Destaque do tiro esportivo brasileiro sabe que encontrará concorrência pesado dos americanos em Guadalajara

Luís Araújo, especial para o iG em São Paulo |

Divulgação
O brasileiro Júlio Almeida (à esquerda) já tem duas medalhas pan-americanas em seu currículo
Aos 42 anos de idade, Júlio Almeida é um dos nomes mais experientes do tiro esportivo brasileiro. Na primeira vez que participou dos Jogos Pan Americanos, em Mar del Plata-1995, ficou com a prata nas provas de fogo central individual e por equipes. Em 2007, no Rio de Janeiro, mais uma prata. Desta vez, na pistola de ar 10 metros. Para Guadalajara, a expectativa do atleta é aumentar a sua coleção de medalhas.
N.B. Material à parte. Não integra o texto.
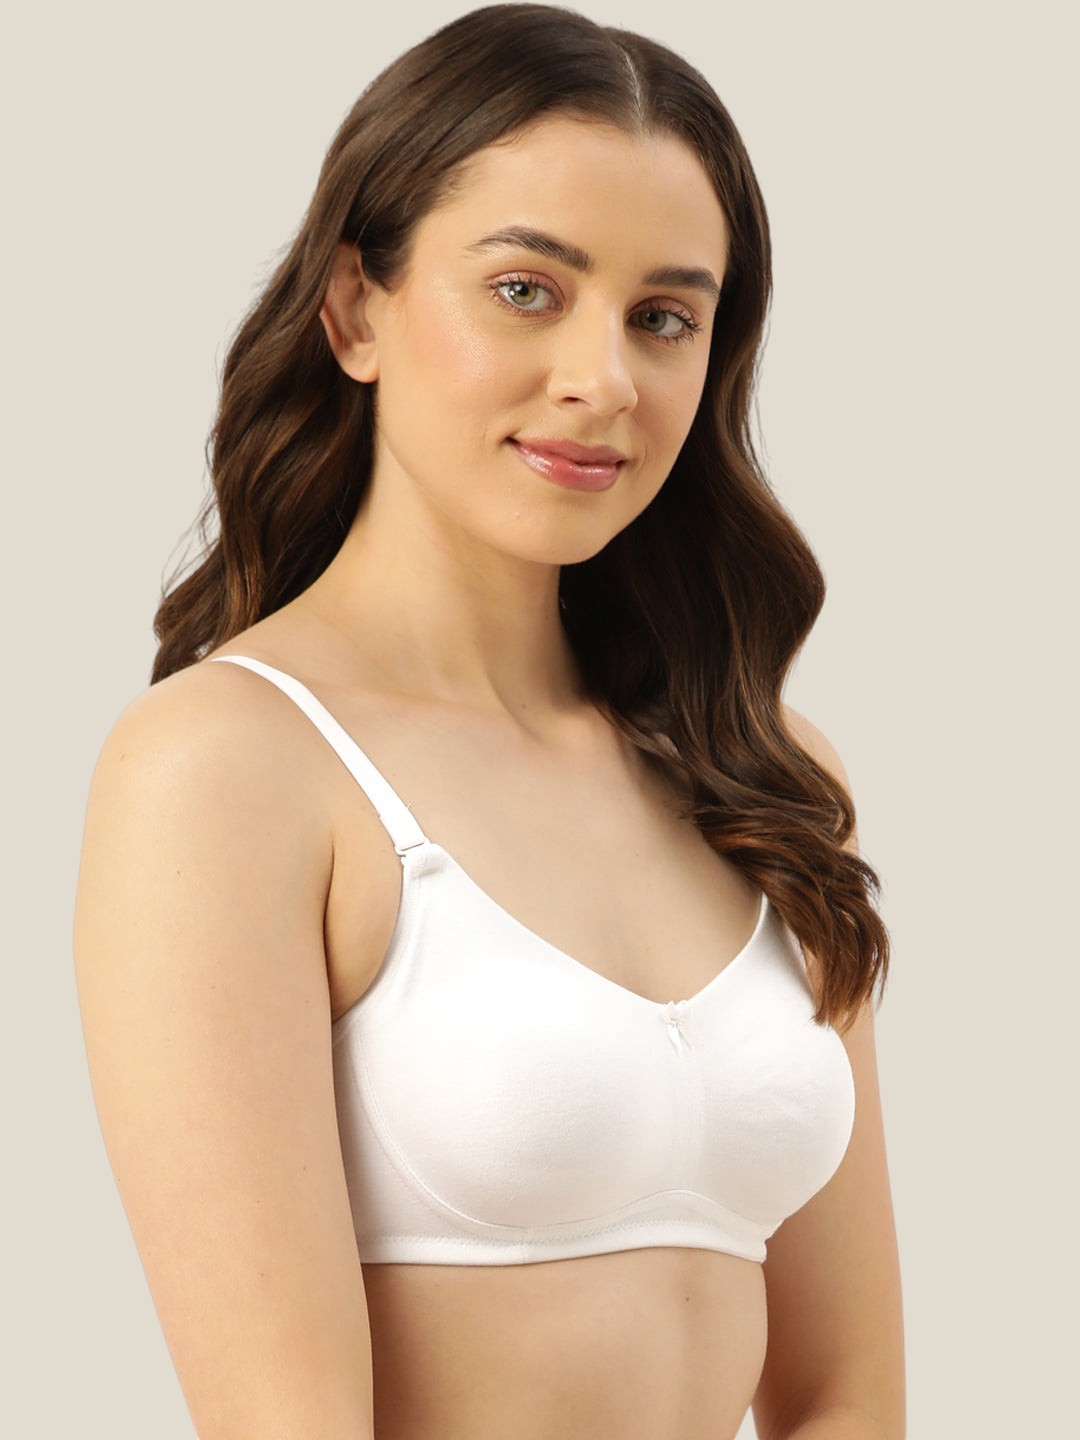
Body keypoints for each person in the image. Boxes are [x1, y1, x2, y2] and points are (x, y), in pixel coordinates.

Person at [73, 5, 905, 1437]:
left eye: (663, 318)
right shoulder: (230, 767)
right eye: (527, 289)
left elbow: (848, 1392)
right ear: (356, 309)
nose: (604, 380)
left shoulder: (760, 770)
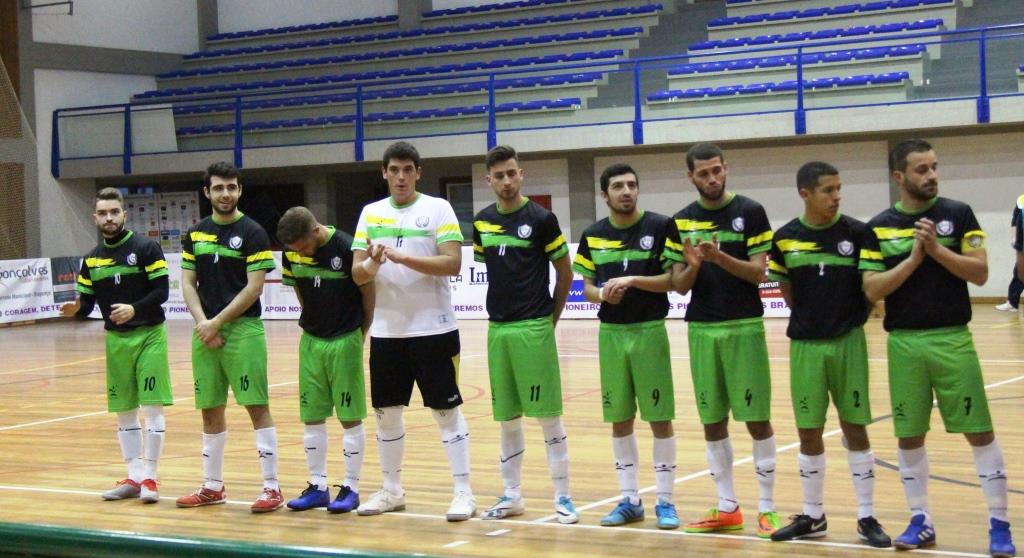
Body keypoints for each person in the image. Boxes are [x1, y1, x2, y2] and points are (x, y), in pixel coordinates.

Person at [859, 139, 1014, 556]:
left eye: (934, 167)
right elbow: (872, 289)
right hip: (904, 344)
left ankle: (1000, 523)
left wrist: (936, 250)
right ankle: (921, 519)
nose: (931, 175)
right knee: (909, 436)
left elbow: (980, 274)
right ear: (899, 177)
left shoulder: (957, 214)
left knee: (979, 431)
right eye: (921, 169)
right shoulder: (877, 227)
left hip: (952, 339)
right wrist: (912, 259)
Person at [765, 162, 890, 547]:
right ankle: (813, 515)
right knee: (808, 431)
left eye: (839, 189)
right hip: (805, 346)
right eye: (828, 190)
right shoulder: (785, 239)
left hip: (848, 343)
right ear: (805, 193)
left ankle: (867, 516)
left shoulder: (858, 233)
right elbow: (787, 293)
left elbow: (871, 290)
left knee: (855, 427)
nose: (836, 197)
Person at [350, 141, 476, 521]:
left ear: (418, 173)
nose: (401, 176)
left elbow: (453, 263)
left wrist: (404, 257)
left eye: (408, 169)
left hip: (434, 329)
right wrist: (372, 263)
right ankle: (392, 490)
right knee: (386, 414)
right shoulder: (370, 214)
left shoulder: (438, 208)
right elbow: (357, 274)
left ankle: (463, 493)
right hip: (388, 334)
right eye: (394, 170)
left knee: (445, 411)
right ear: (384, 173)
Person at [672, 143, 780, 538]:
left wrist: (720, 259)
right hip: (701, 329)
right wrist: (695, 266)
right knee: (712, 421)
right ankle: (727, 507)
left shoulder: (750, 212)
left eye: (717, 171)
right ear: (691, 178)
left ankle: (767, 509)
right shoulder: (681, 221)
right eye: (703, 174)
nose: (712, 179)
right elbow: (679, 286)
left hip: (744, 326)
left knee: (756, 420)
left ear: (726, 169)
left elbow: (758, 274)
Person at [573, 163, 683, 530]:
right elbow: (586, 287)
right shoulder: (593, 234)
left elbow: (673, 279)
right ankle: (630, 499)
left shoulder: (660, 226)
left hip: (650, 331)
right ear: (605, 195)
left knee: (659, 418)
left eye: (632, 185)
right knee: (620, 419)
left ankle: (665, 501)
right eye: (618, 186)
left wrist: (634, 280)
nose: (626, 191)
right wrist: (603, 294)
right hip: (612, 335)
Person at [472, 145, 578, 524]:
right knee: (507, 418)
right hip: (497, 330)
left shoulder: (542, 219)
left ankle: (564, 497)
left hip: (534, 327)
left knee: (549, 417)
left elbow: (565, 274)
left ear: (522, 174)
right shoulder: (482, 222)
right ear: (489, 180)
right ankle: (512, 495)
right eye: (499, 175)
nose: (506, 181)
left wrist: (550, 321)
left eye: (511, 173)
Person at [175, 162, 283, 513]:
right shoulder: (194, 234)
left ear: (240, 190)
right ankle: (212, 486)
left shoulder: (253, 232)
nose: (226, 194)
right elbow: (187, 283)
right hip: (204, 331)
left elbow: (254, 288)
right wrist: (203, 322)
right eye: (219, 188)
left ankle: (272, 488)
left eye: (232, 187)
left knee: (256, 407)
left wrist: (216, 323)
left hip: (243, 331)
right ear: (207, 192)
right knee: (210, 411)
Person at [61, 187, 172, 504]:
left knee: (151, 408)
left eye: (114, 212)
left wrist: (135, 309)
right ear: (94, 218)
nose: (109, 218)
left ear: (124, 214)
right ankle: (134, 476)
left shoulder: (147, 248)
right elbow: (86, 305)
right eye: (103, 213)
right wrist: (75, 310)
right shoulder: (92, 260)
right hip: (116, 341)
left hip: (150, 334)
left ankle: (151, 477)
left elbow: (161, 292)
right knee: (124, 412)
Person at [276, 207, 374, 513]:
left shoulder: (346, 247)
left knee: (349, 416)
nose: (299, 253)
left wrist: (361, 333)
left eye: (303, 247)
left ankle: (351, 487)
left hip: (345, 339)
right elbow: (302, 295)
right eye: (294, 249)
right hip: (311, 342)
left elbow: (369, 293)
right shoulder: (291, 253)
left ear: (316, 231)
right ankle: (318, 486)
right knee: (313, 415)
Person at [994, 196, 1024, 312]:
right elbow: (1015, 221)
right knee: (1019, 272)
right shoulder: (1021, 200)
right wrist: (1014, 238)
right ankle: (1012, 302)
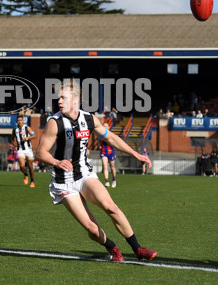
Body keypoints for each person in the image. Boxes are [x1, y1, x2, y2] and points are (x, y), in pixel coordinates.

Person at [35, 80, 157, 262]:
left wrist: (135, 154)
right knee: (92, 229)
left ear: (75, 100)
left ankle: (138, 249)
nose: (59, 101)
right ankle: (112, 247)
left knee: (110, 206)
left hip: (84, 174)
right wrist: (56, 161)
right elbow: (40, 153)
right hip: (64, 181)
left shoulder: (89, 119)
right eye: (58, 97)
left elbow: (112, 139)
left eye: (63, 97)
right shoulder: (55, 122)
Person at [12, 115, 36, 187]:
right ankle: (25, 175)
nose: (19, 122)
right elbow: (12, 139)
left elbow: (34, 135)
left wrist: (28, 138)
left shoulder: (27, 128)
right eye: (18, 120)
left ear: (23, 121)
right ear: (17, 121)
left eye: (21, 120)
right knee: (22, 165)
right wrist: (14, 143)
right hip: (20, 150)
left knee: (30, 166)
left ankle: (32, 181)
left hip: (28, 149)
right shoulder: (15, 130)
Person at [100, 122, 116, 187]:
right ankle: (106, 181)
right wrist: (99, 145)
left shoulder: (111, 134)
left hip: (111, 152)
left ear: (109, 127)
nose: (105, 127)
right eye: (104, 126)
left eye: (106, 126)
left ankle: (114, 180)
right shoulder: (100, 134)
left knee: (112, 167)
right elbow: (99, 140)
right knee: (105, 166)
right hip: (104, 152)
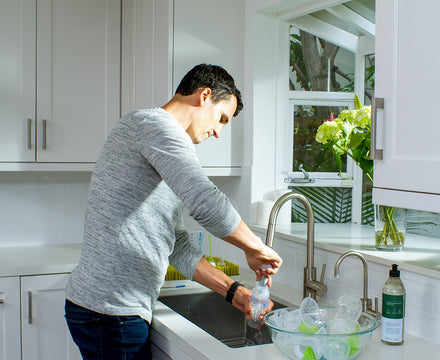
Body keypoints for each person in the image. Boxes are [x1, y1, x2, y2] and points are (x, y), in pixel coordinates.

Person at [64, 64, 283, 360]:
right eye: (221, 118)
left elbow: (175, 244)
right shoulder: (154, 126)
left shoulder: (154, 137)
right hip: (111, 311)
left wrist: (235, 292)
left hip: (107, 308)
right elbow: (206, 202)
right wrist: (256, 247)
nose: (218, 132)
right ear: (204, 95)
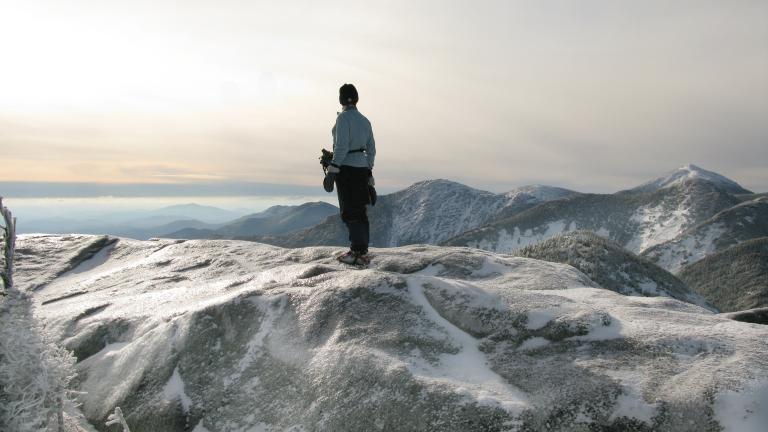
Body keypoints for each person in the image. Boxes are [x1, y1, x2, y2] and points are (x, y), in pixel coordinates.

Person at [325, 83, 376, 265]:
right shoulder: (365, 121)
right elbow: (371, 149)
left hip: (346, 169)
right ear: (356, 98)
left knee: (349, 210)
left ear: (341, 99)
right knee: (360, 210)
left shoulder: (343, 119)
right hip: (362, 169)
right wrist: (368, 171)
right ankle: (362, 250)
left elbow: (341, 147)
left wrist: (332, 169)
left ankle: (356, 252)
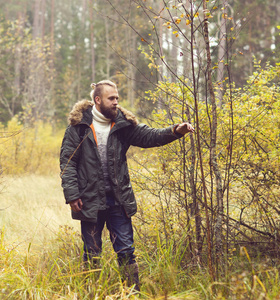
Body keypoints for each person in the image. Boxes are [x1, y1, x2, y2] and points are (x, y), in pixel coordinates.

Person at [59, 80, 194, 291]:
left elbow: (150, 136)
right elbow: (68, 164)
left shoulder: (122, 124)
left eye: (117, 98)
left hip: (118, 200)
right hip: (89, 200)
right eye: (111, 98)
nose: (116, 102)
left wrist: (175, 131)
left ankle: (132, 293)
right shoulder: (78, 127)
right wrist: (72, 194)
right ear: (97, 100)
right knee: (92, 252)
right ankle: (91, 292)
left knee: (126, 251)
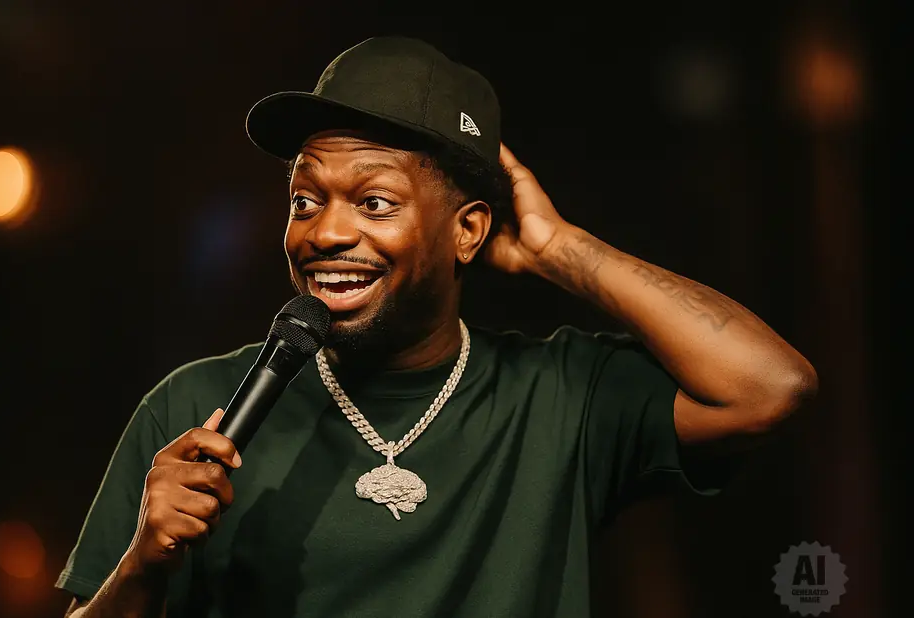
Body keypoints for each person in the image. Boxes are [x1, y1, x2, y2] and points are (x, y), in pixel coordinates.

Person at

De preferência, com um ouro.

“Estou confiante porque estou treinando muito”, afirmou Júlio. “Estou dedicado exclusivamente ao treinos desde outubro do ano passado e meus resultados, principalmente na pistola de ar, são consistentes. Falar em vitória é complicado, pois outros grandes atletas participarão da competição, especialmente os norte americanos. Mas estou no nível deles e vai vencer quem estiver melhor no momento”.

Júlio sabe muito bem que os norte americanos são os principais concorrentes de qualquer atleta do tiro esportivo. No Pan de 2007, os atiradores dos EUA dominaram as provas da modalidade e levaram 22 medalhas no total: dez de ouro, nove de prata e três de bronze.

Em comparação aos norte americanos, o Brasil teve desempenho bastante modesto. Além de Júlio, o único atleta do país que conseguiu subir ao pódio foi Fernando Júnior, que levou o bronze na prova de tiro rápido 25 metros.

No entanto, Júlio avalia que a história dos atiradores brasileiros tem boas chances de ser mais feliz em Guadalajara. “Pelo que vimos no Campeonato das Américas do ano passado, acredito que o Brasil terá um desempenho bem melhor do que o de 2007”, disse. “Foram seis medalhas. Eu ganhei duas pratas, em pistola de ar e pistola livre. A Ana Luiza Ferrão ganhou dois ouros, em pistola de ar e pistola sport. O Emerson Duarte foi bronze no tiro rápido e o Filipe Fuzaro levou o ouro na fossa double”.

Veja também: Equipe de tiro ao prato do Pan é definida

Júlio lembra ainda de outros atletas para reforçar seu otimismo com relação ao sucesso brasileiro em solo mexicano. “Bruno Lion e Rocco Rosito estão fazendo resultados na carabina deitado e na carabina 3x40 que também podem levá-los às medalhas, assim como a Roberta Cabo, na carabina de ar. Não podemos nos esquecer também do Stênio Yamamoto, que tem feito uma excelente temporada na pistola livre”, enumerou o atirador brasileiro.

Em Guadalajara, Júlio participará de duas provas: pistola de ar e pistola 50 metros. O atleta revela que ganhar o ouro no Pan é um desejo que ele gostaria muito que acontecesse, mas não chega a ser uma obsessão. "Se der pra ganhar, ótimo. Se não, o mundo vai continuar girando e a gente seguindo em frente", afirmou.